==== Kaynak ====
Bugün görüştüğümüz bu düzenleme üç işçi konfederasyonu ve üye sendikaları ile kimi bağımsız sendikalara üye yüz binlerce işçiyi ilgilendirmektedir. Yüz binlerce işçi toplu sözleşme hakkını kullanarak hem ücretler bakımından hem sosyal bakımdan konumunu güçlendirecek toplu sözleşme zammı ile ekonominin talep yönlü üretim ve istihdam kabiliyeti artacak ve hem de sosyal sigorta ve maliye açısından daha fazla gelir imkânı sağlanmış olacaktır. En önemlisi de çalışma barışının sürdürülebilirliği sağlanmış olacaktır.
Görülüyor ki bu yasa teklifi herhangi bir sendika ya da konfederasyona yapılmış bir ayrıcalık değil, sendikalardan ziyade tüm işçilerin istifadesini ilgilendiren toplu sözleşme düzeni ile doğrudan ilgilidir.
Çağdaş bir hukuk devletinin görevi de modern ve örgütlü toplumun imalat ve hizmet sektöründeki kolektif sözleşme düzenini sağlamaktır. Üyesi olduğumuz ILO konvansiyonları da Türkiye-AB ilişkilerinin geliştirilmesi de sendikal haklar ve toplu sözleşme düzeninin çağdaş standartlara yükseltilmesiyle yakından ilgilidir.
Bugün geçici madde ile atacağımız bu adımla yüce Meclisimiz, umuyor ve diliyorum ki önümüzdeki aylarda 2821 sayılı Sendikalar, 2822 sayılı Toplu İş Sözleşmesi, Grev ve Lokavt yasalarını kökten değiştirerek darbe hukukunun, endüstriyel ilişkilerin çoğulculaşmasını, gelişmesini ve özgürleşmesini engelleyen 12 Eylül ayıbından Türkiye'yi kurtarmış olacaktır.
==== Kayıtlar ====
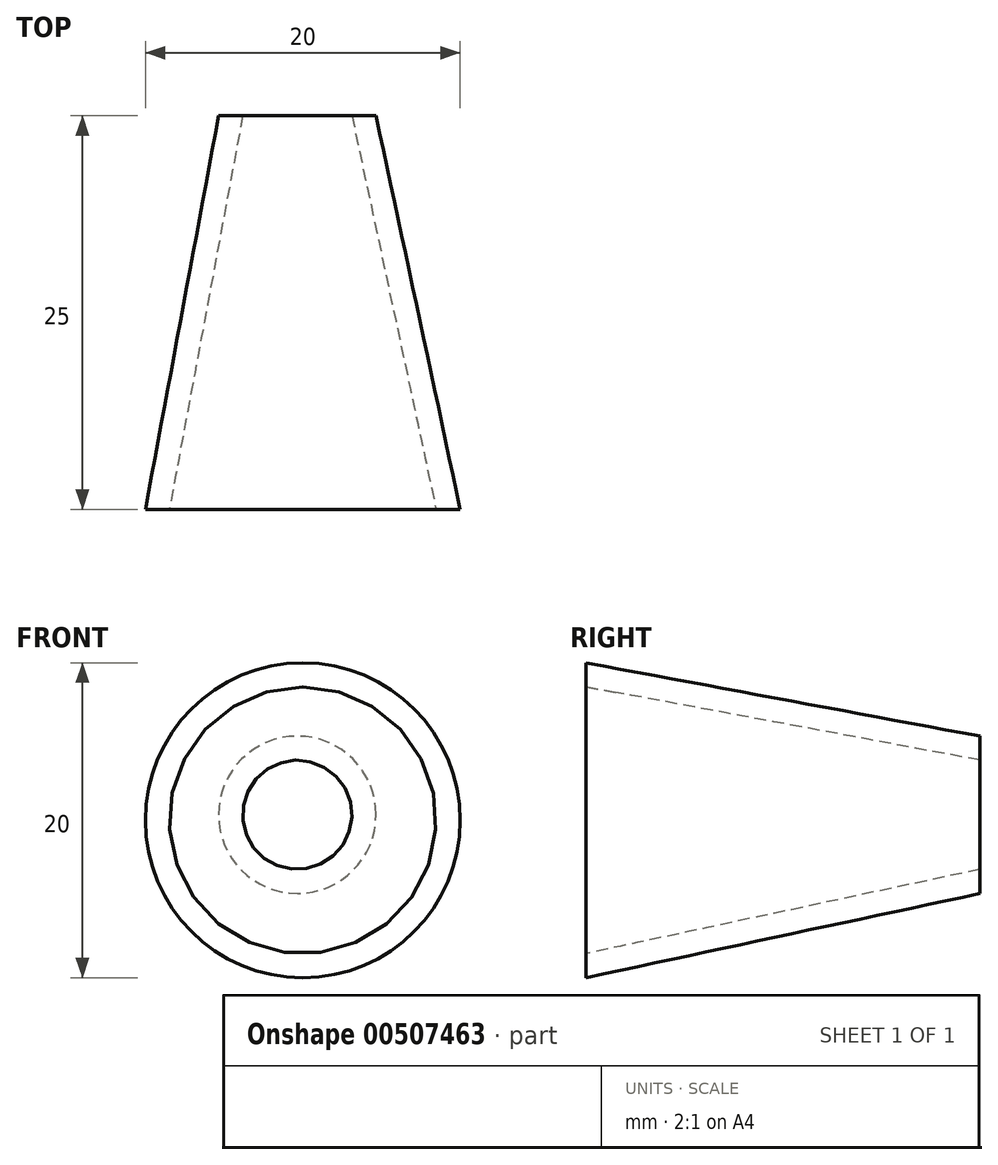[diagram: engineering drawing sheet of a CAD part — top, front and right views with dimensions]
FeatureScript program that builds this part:
annotation { "Feature Type Name" : "Feature", "Feature Type Description" : "" }
export const myFeature = defineFeature(function(context is Context, id is Id, definition is map)
    precondition{}
    {
        {
            var Q0;
            Q0=qCreatedBy(makeId("Front.planeOp"),FACE);
            var sketch = newSketch(context, id + "F0", { "sketchPlane" : qUnion([Q0])});
            skCircle(sketch, "E0", {"center": v(-30.86, 30.68) * mm, "radius": 10 * mm});
            skSolve(sketch);
        }
        {
            var Q0;
            Q0=makeQuery(id+"F0.imprint","IMPRINT",FACE,{"disambiguationData":[TD([[makeQuery(id+"F0.imprint","IMPRINT",EDGE,{"derivedFrom":sQuery(id+"F0.wireOp",EDGE,"E0")}),1.0]])]});
            extrude(context, id + "F1", {"entities" : qUnion([Q0]), "depth" : 25 * mm, "offsetDistance" : 25 * mm});
        }
        {
            var Q0;
            Q0=qCreatedBy(makeId("Front.planeOp"),FACE);
            var sketch = newSketch(context, id + "F2", { "sketchPlane" : qUnion([Q0])});
            skCircle(sketch, "E1", {"center": v(-31.2, 31.03) * mm, "radius": 5 * mm});
            skSolve(sketch);
        }
        {
            var Q1;
            Q1=makeQuery(id+"F1.opExtrude","CAP_FACE",FACE,{"disambiguationData":[OSD([sQuery(id+"F0.wireOp",EDGE,"E0")])],"isStart":false});
            var Q2;
            Q2=makeQuery(id+"F2.imprint","IMPRINT",FACE,{"disambiguationData":[TD([[makeQuery(id+"F2.imprint","IMPRINT",EDGE,{"derivedFrom":sQuery(id+"F2.wireOp",EDGE,"E1")}),1.0]])]});
            loft(context, id + "F3", {"operationType" : NewBodyOperationType.INTERSECT, "sheetProfilesArray" : [{ "sheetProfileEntities" : qUnion([Q1]) }, { "sheetProfileEntities" : qUnion([Q2]) }]});
        }
        {
            var Q0;
            Q0=makeQuery(id+"F1.opExtrude","CAP_FACE",FACE,{"disambiguationData":[OSD([sQuery(id+"F0.wireOp",EDGE,"E0")])],"isStart":false});
            var Q1;
            Q1=makeQuery(id+"F1.opExtrude","CAP_FACE",FACE,{"disambiguationData":[OSD([sQuery(id+"F0.wireOp",EDGE,"E0")])],"isStart":true});
            shell(context, id + "F4", {"entities" : qUnion([Q0, Q1]), "thickness" : 1.5 * mm});
        }
    });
====
Görev 1. Toplu sözleşme konuşmasında "Bugün görüştüğümüz bu" ile başlayıp "sürdürülebilirliği sağlanmış olacaktır." ile biten kısmı, bu ikisi de dahil olmak üzere yeniden yazın. Bu kısımda "çalışma barışının" yerine "iş barışının" kullanın.
Görev 2.
Aşağıdaki ifadelerin toplu sözleşme konuşmasıyla uyuşup uyuşmadığını evet ya da hayır diye belirtin. Her cevabın yanına konuşmadaki belirleyici sözleri aynen alıntılayın.
(a) Yasa teklifi belirli bir konfederasyona tanınmış bir ayrıcalıktır.
(b) Düzenleme yüz binlerce işçiyi ilgilendirmektedir.
(c) Konuşmacı 2821 sayılı yasanın olduğu gibi korunmasını istemektedir.

Çözüm 1.
Bugün görüştüğümüz bu düzenleme üç işçi konfederasyonu ve üye sendikaları ile kimi bağımsız sendikalara üye yüz binlerce işçiyi ilgilendirmektedir. Yüz binlerce işçi toplu sözleşme hakkını kullanarak hem ücretler bakımından hem sosyal bakımdan konumunu güçlendirecek toplu sözleşme zammı ile ekonominin talep yönlü üretim ve istihdam kabiliyeti artacak ve hem de sosyal sigorta ve maliye açısından daha fazla gelir imkânı sağlanmış olacaktır. En önemlisi de iş barışının sürdürülebilirliği sağlanmış olacaktır.

Çözüm 2.
(a) Hayır: "bu yasa teklifi herhangi bir sendika ya da konfederasyona yapılmış bir ayrıcalık değil"
(b) Evet: "yüz binlerce işçiyi ilgilendirmektedir"
(c) Hayır: "2821 sayılı Sendikalar, 2822 sayılı Toplu İş Sözleşmesi, Grev ve Lokavt yasalarını kökten değiştirerek"